EXERCISE DETAILS | Return the lines that run from the line containing "state <= next_state;" through the end of the entries, both ends included. Leave out all pictures.

-- Opening Marker --

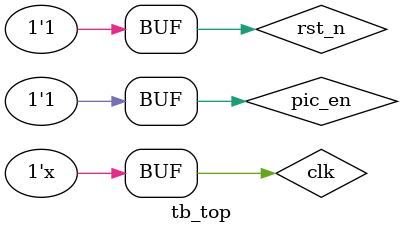
<source format=v>
`timescale 1ns / 1ps


module tb_top;

	// Inputs
	reg clk;
	reg rst_n;
	reg pic_en;

	// Outputs
	wire VGA_HS;
	wire VGA_VS;
	wire [1:0] Red_Green;
	wire [7:0] RGB;

	// Instantiate the Unit Under Test (UUT)
	top uut (
		.clk(clk), 
		.rst_n(rst_n), 
		.pic_en(pic_en), 
		.VGA_HS(VGA_HS), 
		.VGA_VS(VGA_VS), 
		.Red_Green(Red_Green), 
		.RGB(RGB)
	);

	initial begin
		// Initialize Inputs
		clk = 0;
		rst_n = 0;

		// Wait 100 ns for global reset to finish
		#100;
		rst_n = 1'b1;		
        pic_en = 1'b1;
		// Add stimulus here

	end

	always  #10 clk = ~clk;      



	
endmodule


</source>
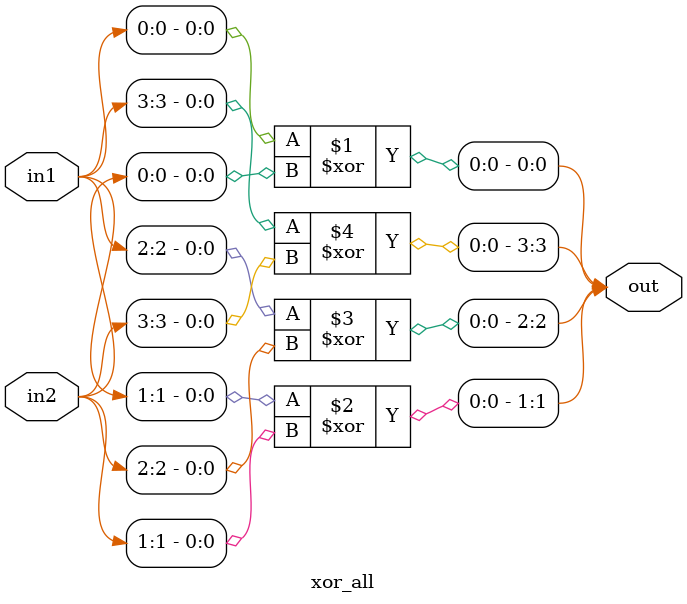
<source format=v>
`timescale 1ns / 1ps
module xor_all(
    input [3:0] in1,
    input [3:0] in2,
    output [3:0] out
    );
	
	xor xor0 (out[0], in1[0], in2[0]);
	xor xor1 (out[1], in1[1], in2[1]);
	xor xor2 (out[2], in1[2], in2[2]);
	xor xor3 (out[3], in1[3], in2[3]);

endmodule

</source>
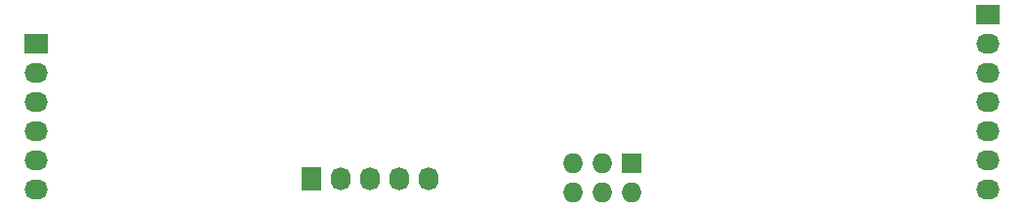
<source format=gbs>
G04 #@! TF.FileFunction,Soldermask,Bot*
%FSLAX46Y46*%
G04 Gerber Fmt 4.6, Leading zero omitted, Abs format (unit mm)*
G04 Created by KiCad (PCBNEW no-vcs-found-product) date Fri 24 Jul 2015 19:01:22 CEST*
%MOMM*%
G01*
G04 APERTURE LIST*
%ADD10C,0.100000*%
%ADD11R,2.032000X1.727200*%
%ADD12O,2.032000X1.727200*%
%ADD13R,1.727200X1.727200*%
%ADD14O,1.727200X1.727200*%
%ADD15R,1.727200X2.032000*%
%ADD16O,1.727200X2.032000*%
G04 APERTURE END LIST*
D10*
D11*
X119380000Y-83820000D03*
D12*
X119380000Y-86360000D03*
X119380000Y-88900000D03*
X119380000Y-91440000D03*
X119380000Y-93980000D03*
X119380000Y-96520000D03*
D11*
X201930000Y-81280000D03*
D12*
X201930000Y-83820000D03*
X201930000Y-86360000D03*
X201930000Y-88900000D03*
X201930000Y-91440000D03*
X201930000Y-93980000D03*
X201930000Y-96520000D03*
D13*
X171069000Y-94234000D03*
D14*
X171069000Y-96774000D03*
X168529000Y-94234000D03*
X168529000Y-96774000D03*
X165989000Y-94234000D03*
X165989000Y-96774000D03*
D15*
X143256000Y-95631000D03*
D16*
X145796000Y-95631000D03*
X148336000Y-95631000D03*
X150876000Y-95631000D03*
X153416000Y-95631000D03*
M02*

</source>
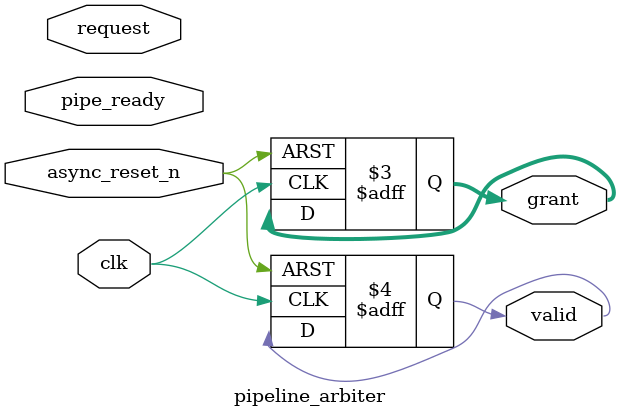
<source format=sv>
module pipeline_arbiter(
  input wire clk, async_reset_n,
  input wire [3:0] request,
  input wire pipe_ready,
  output reg [3:0] grant,
  output reg valid
);
  reg [3:0] req_stage1, req_stage2;
  reg [1:0] state, next_state;
  always @(posedge clk or negedge async_reset_n) begin
    if (!async_reset_n) begin
      state <= 2'b00; req_stage1 <= 4'b0; 
      req_stage2 <= 4'b0; grant <= 4'b0; valid <= 1'b0;
    end else begin
      state <= next_state;
      req_stage1 <= request;
      req_stage2 <= req_stage1;
      // Pipelined arbitration logic
    end
  end
endmodule
</source>
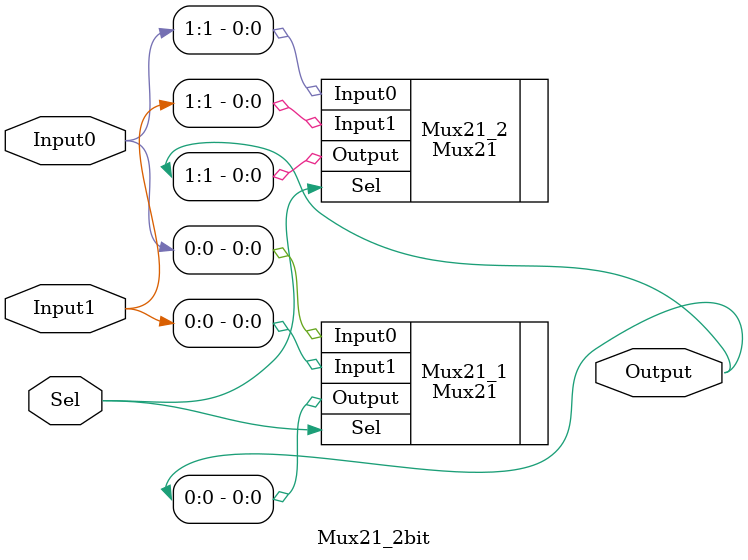
<source format=v>
module Mux21_2bit (
	input [1:0] Input0,
	input [1:0] Input1,
	input				Sel,
	output[1:0] Output
);
	
Mux21 Mux21_1(
	.Input0		(Input0[0]),
	.Input1		(Input1[0]),
	.Sel			(Sel			),
	.Output		(Output[0])
);

Mux21 Mux21_2(
	.Input0		(Input0[1]),
	.Input1		(Input1[1]),
	.Sel			(Sel			),
	.Output		(Output[1])
);
endmodule

</source>
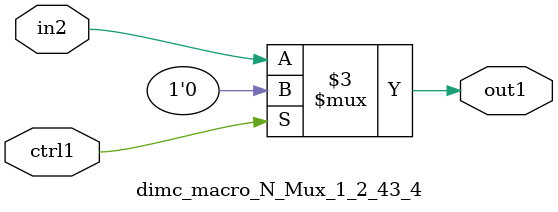
<source format=v>

`timescale 1ps / 1ps


module dimc_macro_N_Mux_1_2_43_4( in2, ctrl1, out1 );

    input in2;
    input ctrl1;
    output out1;
    reg out1;

    
    // rtl_process:dimc_macro_N_Mux_1_2_43_4/dimc_macro_N_Mux_1_2_43_4_thread_1
    always @*
      begin : dimc_macro_N_Mux_1_2_43_4_thread_1
        case (ctrl1) 
          1'b1: 
            begin
              out1 = 1'b0;
            end
          default: 
            begin
              out1 = in2;
            end
        endcase
      end

endmodule



</source>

-- Closing Marker --

OUTPUT |
      state <= next_state;
      req_stage1 <= request;
      req_stage2 <= req_stage1;
      // Pipelined arbitration logic
    end
  end
endmodule
</source>
<source format=v>
module Mux21_2bit (
	input [1:0] Input0,
	input [1:0] Input1,
	input				Sel,
	output[1:0] Output
);
	
Mux21 Mux21_1(
	.Input0		(Input0[0]),
	.Input1		(Input1[0]),
	.Sel			(Sel			),
	.Output		(Output[0])
);

Mux21 Mux21_2(
	.Input0		(Input0[1]),
	.Input1		(Input1[1]),
	.Sel			(Sel			),
	.Output		(Output[1])
);
endmodule

</source>
<source format=v>

`timescale 1ps / 1ps


module dimc_macro_N_Mux_1_2_43_4( in2, ctrl1, out1 );

    input in2;
    input ctrl1;
    output out1;
    reg out1;

    
    // rtl_process:dimc_macro_N_Mux_1_2_43_4/dimc_macro_N_Mux_1_2_43_4_thread_1
    always @*
      begin : dimc_macro_N_Mux_1_2_43_4_thread_1
        case (ctrl1) 
          1'b1: 
            begin
              out1 = 1'b0;
            end
          default: 
            begin
              out1 = in2;
            end
        endcase
      end

endmodule



</source>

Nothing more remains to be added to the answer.